Dennis McNally, ehemaliger Publizist der Grateful Dead, kuratierte die Ausstellung „On the Road to the Summer of Love“. Sie weckt Erinnerungen an jenen marihuanaaromatisierten Sommer – nun 50 Jahre her.
Ein Highlight in der California Historical Society: ein echtes LSD-Blatt unter Glas. Sein Besitzer entkam der Strafverfolgung, indem er behauptete, es diene rein der Ausstellung, nicht dem Konsum.
Diese Schau ist Teil zahlreicher Events zum 50. Jubiläum des Summer of Love 1967, als über 100.000 Aktivisten, Künstler und Freigeister in die Stadt pilgerten. Sie träumten von einer Weltveränderung durch Musik, Kunst und Frieden – gegen den Vietnamkrieg, für Bio-Lebensweise und Heilung der Erde. Und ja, mit ein paar Trips.
McNallys Lieblingsfoto: Ein lachender Polizist fädelt Blumen an einer Schnur auf, aufgenommen beim Monterey Pop Festival 1967. „Alle tragen Blumen, sind high und haben Spaß“, erklärt er. „Der Sicherheitschef meinte, er hätte Kleinkinder beaufsichtigen können – null Probleme. Der Cop weiß: Heute wird nicht gearbeitet.“
Die California Historical Society liegt nahe Haight-Ashbury, dem Kern der Bewegung. Historiker William Schnabel war 1967 17 und hing mit den Diggers ab – jenen Rebellen für Gemeinschaftsleben und Gratis-Ökonomie.
In seinem Buch „Summer of Love and Haight: 50th Anniversary of the Summer of Love“ schildert Schnabel den Sommer. „Eine Kulturrevolution, künstlerisch und politisch. Wie ein Karneval mit Digger-Paraden – viele aus dem Theater, die die Straße zur Bühne machten.“
Im Pork Store Café an der Haight Street, 40 Jahre ein Lokalheld, gibt Amanda, eine Haight-Bewohnerin, beim Rösti Insights: „Noch immer starkes Gemeinschaftsgefühl mit Langzeitbewohnern.“ Doch Tech-Millionäre aus dem Silicon Valley kaufen die pastellfarbenen Victorianer auf. „Veränderung ist unausweichlich, aber die Architektur muss erhalten bleiben“, betont sie.
Der Summer of Love beschränkte sich nicht auf Haight-Ashbury. Per Rad durch North Beach: Italienisches Flair an der Bucht, neben Chinatown. Flaggen auf Laternen, Oper aus dem Feinkostladen.
Vor 1967 blühte hier die Beat-Szene mit Kerouac, Ginsberg und Snyder. Sie prägten Werte wie Gemeinschaft, Dezentralisierung und Ökologie – Treibstoff für den Summer of Love.

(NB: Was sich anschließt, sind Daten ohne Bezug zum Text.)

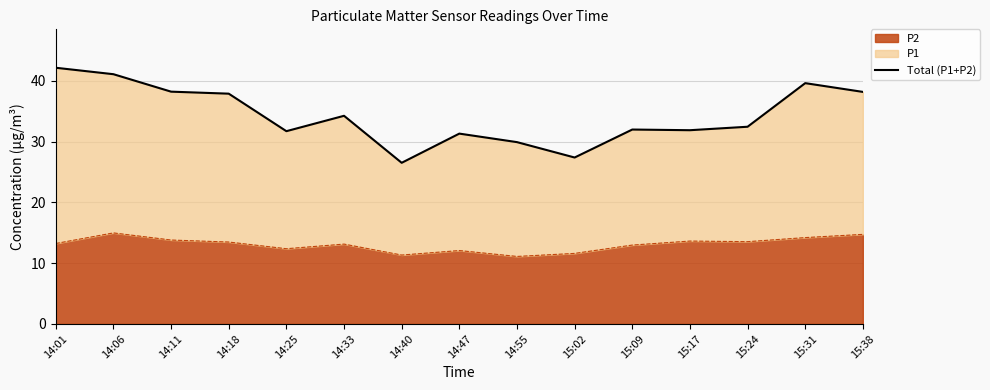

The value at 14:33 is 34.2. True or false?

True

Im Zentrum: City Lights, gegründet 1953 von Lawrence Ferlinghetti. Als National Historic Landmark und Hort verbotener Bücher war es Protestzentrum. „Herz von North Beach, unverändert lebendig“, sagt McNally.
Zum Abschluss: Das Presidio, idyllischer Park mit Golden-Gate-Blick. Gepflegte Wiesen, Wege – fernab des Haight-Chaos. Doch 1967-Echos hallen nach: Grateful-Deads Jerry Garcia diente hier neun Monate.
Lisa Petrie vom Presidio Trust: „Wir repräsentierten, wogegen Hippies rebellierten – Vietnam-Lieferant. Nur drei Meilen entfernt die Gegenkultur.“ Heute Yoga auf dem Rasen. Frieden, Liebe und Einheit haben vielleicht gesiegt.